I have question which is likely addressed to Araq.
I have spent a couple of days investigating the reason why my Nim code is somewhat slower than similar C implementation.
I have traced it down to the fact that Nim invokes gcc with "-fno-strict-aliasing" flag. In my case it reduces level of vectorization/optimization done by gcc. I have recompiled generated C code without this flag and now my Nim code is on par with C.
The question if it is safe to remove this flag? and why it is there in the first place. If it is actually required, I am willing to help getting rid of it if it is feasible.
(target_type *)(void *) instead_of (target_type *)
It is not exactly what standard say, but it works on all C compilers I worked on. Would you accept such pull request with -fno-strict-aliasing removal included?
I read a bit about the strict aliasing rule, and it seems that the only code that would be broken by "-fno-strict-aliasing" is code that declares two pointers to the same block of memory, and simultaneously uses both pointers to access the memory. I'd say that most programs, especially Nim programs, do not do this.
I see two potential problem areas:
The first potential problem area would be the garbage collector and memory manager. If the garbage collector and memory manager do this, then they must be converted to casting through unions, as Araq suggests.
The second potential problem area would be how the Nim garbage collector generates code for ref's and inheritance. If a ref is only used as one type, then there is no problem. If a ref is used as a parent type and a child type, then there is a potential problem there, depending on how the Nim compiler generates the cast for the ref.
After these two potential problems areas are evaluated and fixed, then "-fno-strict-aliasing" can be removed, as "safe" Nim code would not be able to violate the strict aliasing rule. Nim code that uses "cast" and ptr's in certain ways would still be able to violate the rule, but I would argue that it would be the programmer's responsibility to pass "-fno-strict-aliasing" to the compiler in this case.
Also, in my opinion, violating the strict aliasing rule is a code smell, and so I think we should avoid accommodating bad code with the "-fno-strict-aliasing" flag.
All the major OS kernels (Linux, FreeBSD, and OpenBSD) have strict aliasing disabled, and for good reasons. So do a plethora of other C applications and libraries.

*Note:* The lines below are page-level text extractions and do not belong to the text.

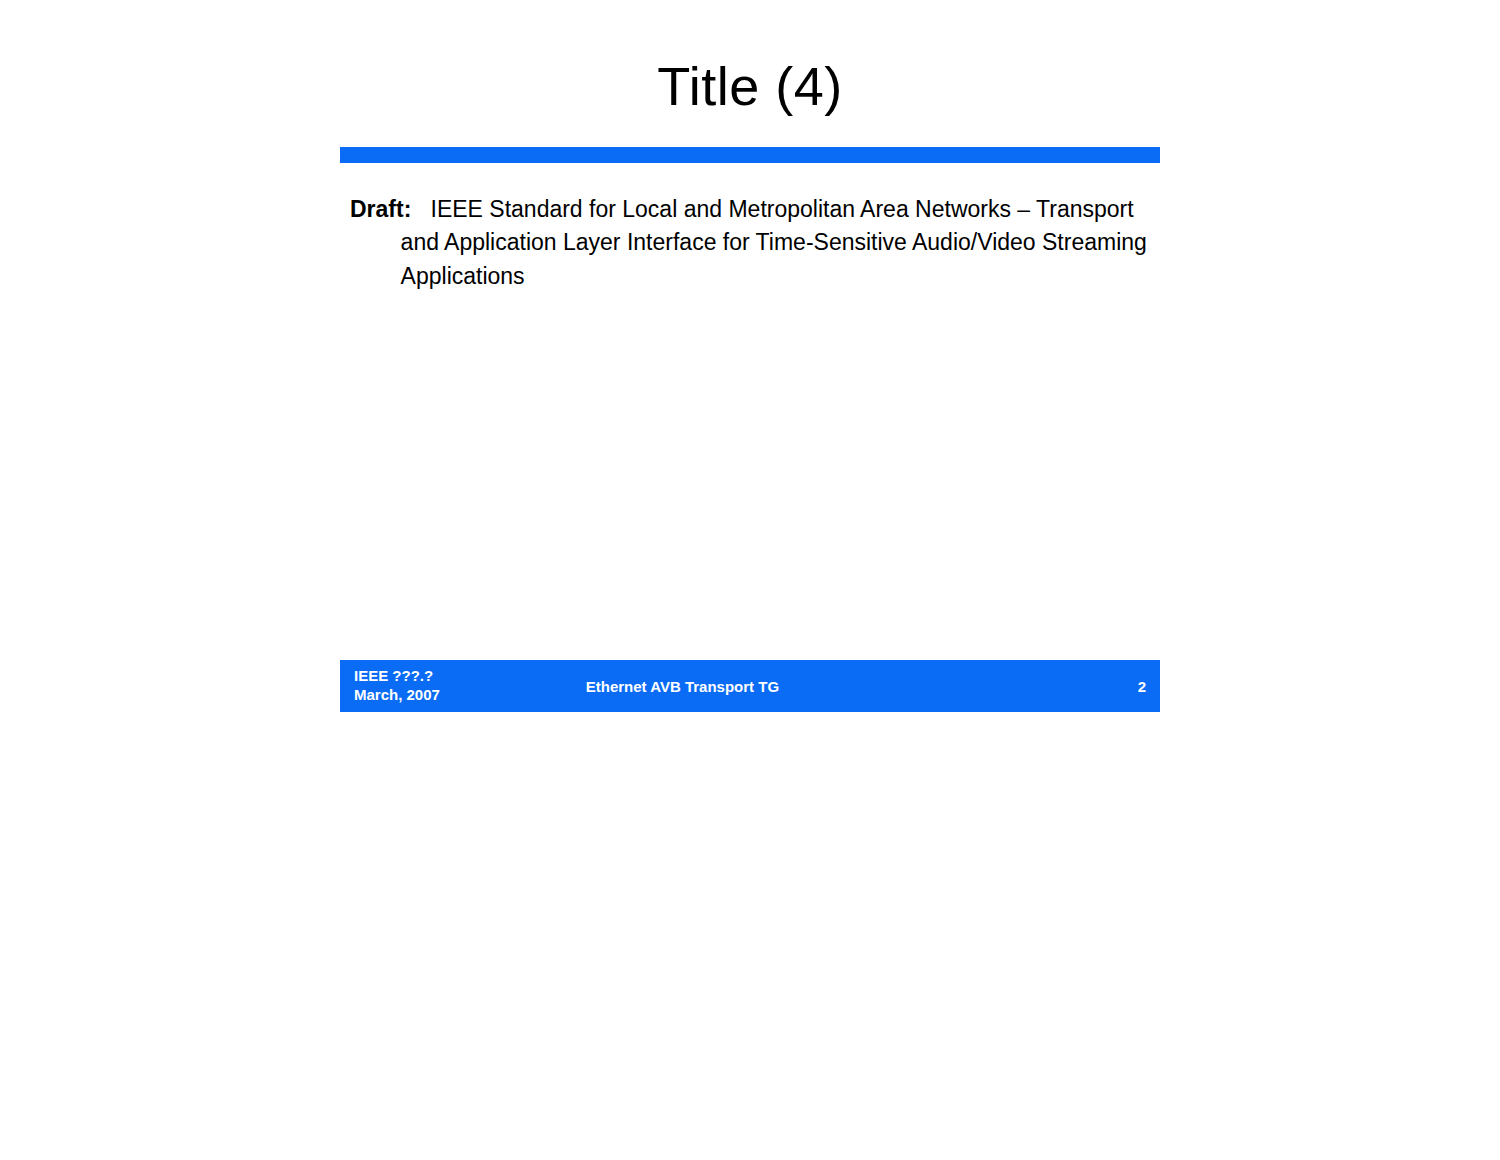Title (4)
Draft: IEEE Standard for Local and Metropolitan Area Networks – Transport and Application Layer Interface for Time-Sensitive Audio/Video Streaming Applications
IEEE ???.?
March, 2007
Ethernet AVB Transport TG
2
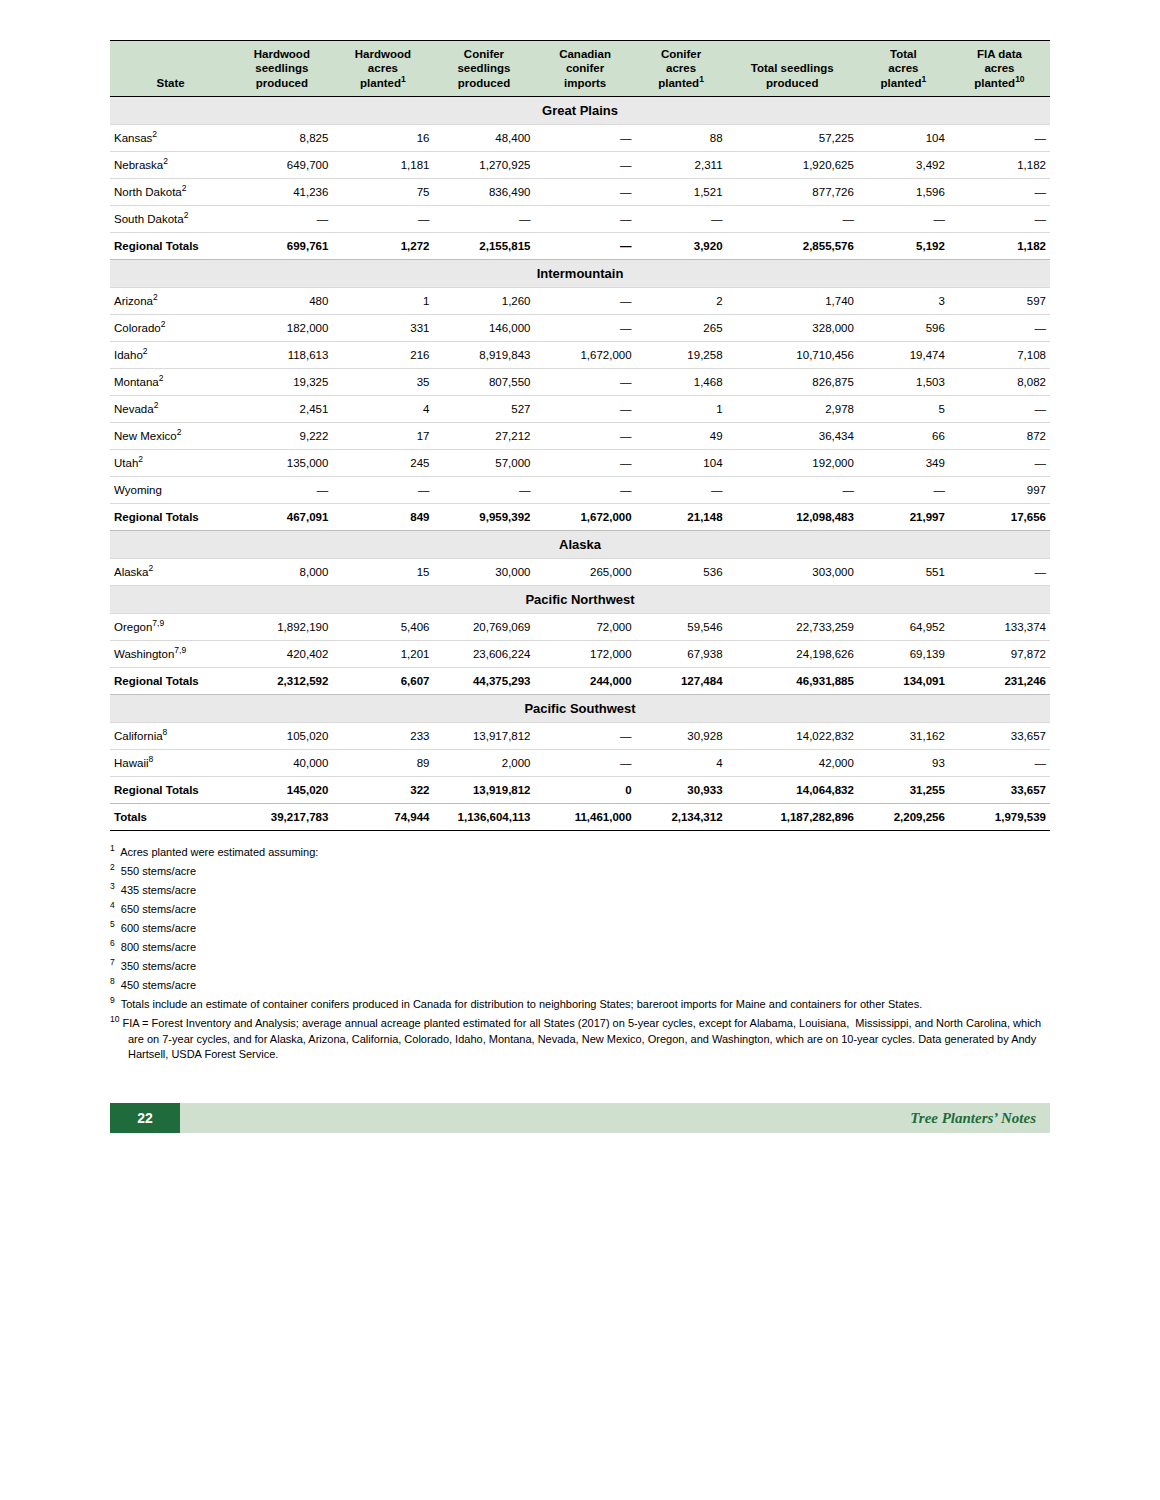| State | Hardwood seedlings produced | Hardwood acres planted 1 | Conifer seedlings produced | Canadian conifer imports | Conifer acres planted 1 | Total seedlings produced | Total acres planted 1 | FIA data acres planted 10 |
| --- | --- | --- | --- | --- | --- | --- | --- | --- |
| Great Plains |
| Kansas 2 | 8,825 | 16 | 48,400 | — | 88 | 57,225 | 104 | — |
| Nebraska 2 | 649,700 | 1,181 | 1,270,925 | — | 2,311 | 1,920,625 | 3,492 | 1,182 |
| North Dakota 2 | 41,236 | 75 | 836,490 | — | 1,521 | 877,726 | 1,596 | — |
| South Dakota 2 | — | — | — | — | — | — | — | — |
| Regional Totals | 699,761 | 1,272 | 2,155,815 | — | 3,920 | 2,855,576 | 5,192 | 1,182 |
| Intermountain |
| Arizona 2 | 480 | 1 | 1,260 | — | 2 | 1,740 | 3 | 597 |
| Colorado 2 | 182,000 | 331 | 146,000 | — | 265 | 328,000 | 596 | — |
| Idaho 2 | 118,613 | 216 | 8,919,843 | 1,672,000 | 19,258 | 10,710,456 | 19,474 | 7,108 |
| Montana 2 | 19,325 | 35 | 807,550 | — | 1,468 | 826,875 | 1,503 | 8,082 |
| Nevada 2 | 2,451 | 4 | 527 | — | 1 | 2,978 | 5 | — |
| New Mexico 2 | 9,222 | 17 | 27,212 | — | 49 | 36,434 | 66 | 872 |
| Utah 2 | 135,000 | 245 | 57,000 | — | 104 | 192,000 | 349 | — |
| Wyoming | — | — | — | — | — | — | — | 997 |
| Regional Totals | 467,091 | 849 | 9,959,392 | 1,672,000 | 21,148 | 12,098,483 | 21,997 | 17,656 |
| Alaska |
| Alaska 2 | 8,000 | 15 | 30,000 | 265,000 | 536 | 303,000 | 551 | — |
| Pacific Northwest |
| Oregon 7,9 | 1,892,190 | 5,406 | 20,769,069 | 72,000 | 59,546 | 22,733,259 | 64,952 | 133,374 |
| Washington 7,9 | 420,402 | 1,201 | 23,606,224 | 172,000 | 67,938 | 24,198,626 | 69,139 | 97,872 |
| Regional Totals | 2,312,592 | 6,607 | 44,375,293 | 244,000 | 127,484 | 46,931,885 | 134,091 | 231,246 |
| Pacific Southwest |
| California 8 | 105,020 | 233 | 13,917,812 | — | 30,928 | 14,022,832 | 31,162 | 33,657 |
| Hawaii 8 | 40,000 | 89 | 2,000 | — | 4 | 42,000 | 93 | — |
| Regional Totals | 145,020 | 322 | 13,919,812 | 0 | 30,933 | 14,064,832 | 31,255 | 33,657 |
| Totals | 39,217,783 | 74,944 | 1,136,604,113 | 11,461,000 | 2,134,312 | 1,187,282,896 | 2,209,256 | 1,979,539 |
1 Acres planted were estimated assuming:
2 550 stems/acre
3 435 stems/acre
4 650 stems/acre
5 600 stems/acre
6 800 stems/acre
7 350 stems/acre
8 450 stems/acre
9 Totals include an estimate of container conifers produced in Canada for distribution to neighboring States; bareroot imports for Maine and containers for other States.
10 FIA = Forest Inventory and Analysis; average annual acreage planted estimated for all States (2017) on 5-year cycles, except for Alabama, Louisiana, Mississippi, and North Carolina, which are on 7-year cycles, and for Alaska, Arizona, California, Colorado, Idaho, Montana, Nevada, New Mexico, Oregon, and Washington, which are on 10-year cycles. Data generated by Andy Hartsell, USDA Forest Service.
22
Tree Planters’ Notes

One, it is insanely easy to accidentally violate the strict aliasing rule when manually writing normal C code and there is no way to safely statically safeguard against such occurrences. It's an easy source of Heisenbugs with basically no performance-related payoff outside of rare circumstances (where aliasing can create a performance impact, the pointers usually point to entities of the same type).
This also goes for manually written C code that's being included in Nim directly, such as static inline functions from header files for external functions.
Two, even for generated code (such as code emitted by the Nim compiler), it is difficult to avoid undefined behavior in low-level code unless the code generator was designed from the ground up for this. There are a number of reasons for that:
proc main =
var a: int64 = 1
var p: ptr float = cast[ptr float](addr a)
var q: ptr int32 = cast[ptr int32](addr a)
p[] = 1.0
q[] = 2'i32
echo a
main()
This example would require a union of int64, int32, and float. Which may be impossible to construct if the code is spread over several functions.
I've even changed -fno-strict-aliasing to "-fstrict-aliasing -Wstrict-aliasing" in build.sh (in csources), and nim compiler compiled without any issues!
"Absence of evidence does not mean evidence of absence", as they say. The compiler may just not have triggered the relevant optimizations in this case, or you may not have executed the relevant code. You also have no guarantee that future versions of gcc/clang won't introduce breakage.
I did a little searching and compiling and I'd have to say Jehan is right here about "absence of evidence". See, this stackoverflow thread for a very simple example to people that is (still in 2017) too complex for (at least gcc's) Wstrict-aliasing heuristics. It sure seems like strict-aliasing is a real morass.
@cdome - perhaps a better solution would be some kind of emit and/or macro machinery that turns on -fstrict-aliasing just for the procs you need to recover performance. gcc has had this #pragma or __attribute__ way to do that for quite a few years now (2011, I think). See here.